The story got lost amidst the Clinton e-mail furor, but over the weekend, there was an incident that in many ways encapsulated the frustrating debate over immigration in this campaign. And there’s little doubt that had the ideological poles of the victims and villains been switched, we would have been hearing it from wall to wall on the news. Once again, leftists precipitated violence against Trump and his supporters, in this case, knocking down and repeatedly cursing a homeless African-American woman who was supporting Trump and “defending” his star on the walk of fame.
Just a day earlier the star had been attacked with a sledgehammer by a wealthy heir to the Otis elevator fortune, who was last seen in the news a few years ago auctioning off a number of Mahatma Gandhi–related artifacts to a wealthy Indian businessman for almost $2 million.
The symbolism was inescapable — a highly privileged, wealthy member of the establishment violently attacking Trump — and being celebrated for doing so — while a person who is almost the demographic epitome of underprivilege by liberal lights was defending Trump — yet she was largely ignored outside of the conservative media since her cause was unpopular.
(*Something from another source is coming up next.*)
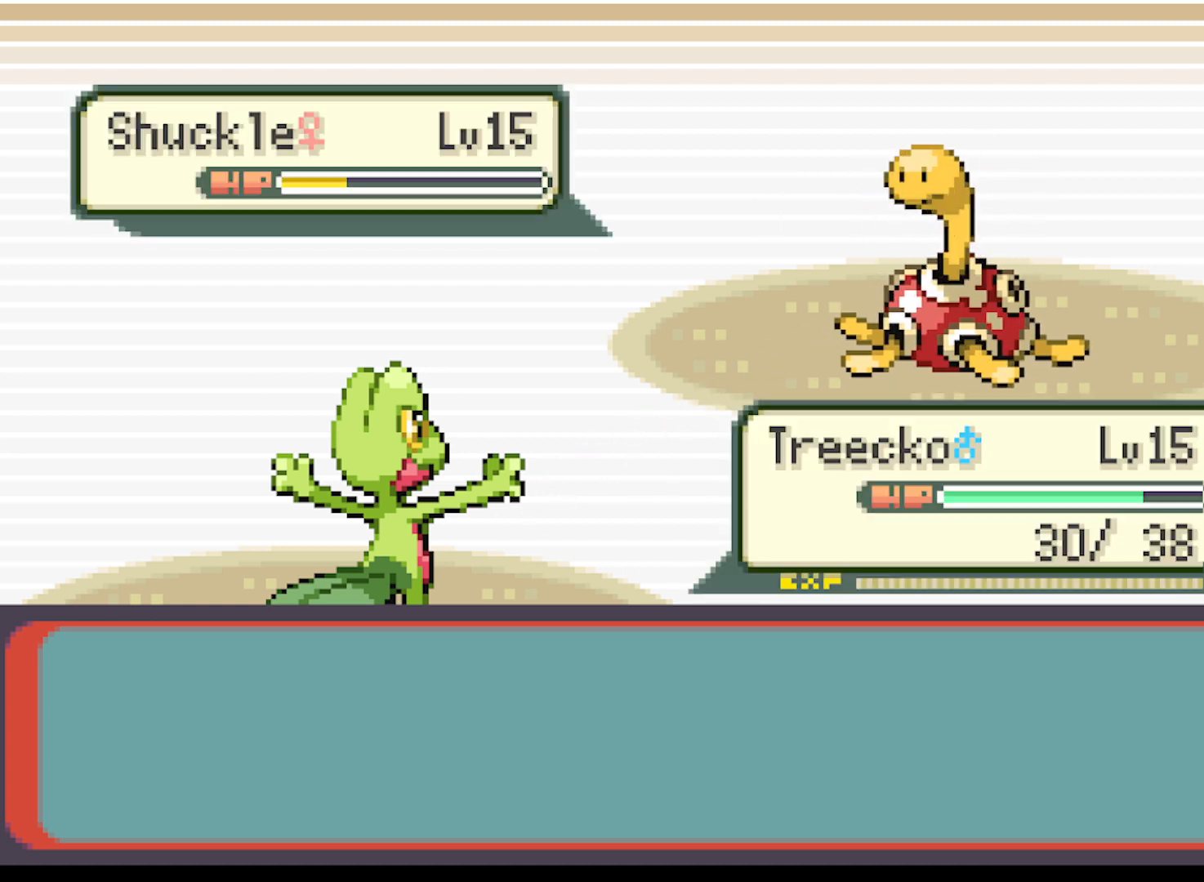
{"buttons": [], "left_stick": "center", "events": [[292, "B", "down"], [501, "B", "up"]]}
The woman’s sign, which she held aloft, said it all: “20 Million illegals and Americans sleep on the streets in tents. Vote Trump.” That one sign held a more succinct message and powerful message on immigration than the entire apparatus of the GOP consultant class has managed to put out in order to attract working class African Americans and Hispanics to an enforcement-first immigration policy.
The working class, and in particular the African-American and Hispanic working class, are the ones most devastated by the Democrats open-borders policies. And the GOP’s failure to make that case effectively to those voters must rank as one of the singular failures in contemporary American politics.
In the primaries, Ted Cruz had one of the best ads in the 2016 political cycle pointing this out, imagining what the reaction to illegal immigration would be if it were wealthy lawyers and bankers were sneaking over the border, rather than agricultural and construction workers. Unfortunately, he’s one of the few in the GOP who has been able to tell that story in a memorable way.
Meanwhile a homeless woman is capable of stating what one of the core GOP messages on immigration should be better than our millionaire consultant class and top political leadership.
I’m getting ready to go trick-or-treating with my kids in a couple of hours — but there’s nothing I’ll see on Halloween night that is as scary as that reality. One of my kids is going dressed as Zombie Uncle Sam (his idea, not mine) — it’s a fitting commentary on the state of our politics in this election season. If the GOP doesn’t figure out how to reach more non-white voters and explain to them how open-borders harms their interests, this party, Trump or no Trump, will eventually join the walking dead.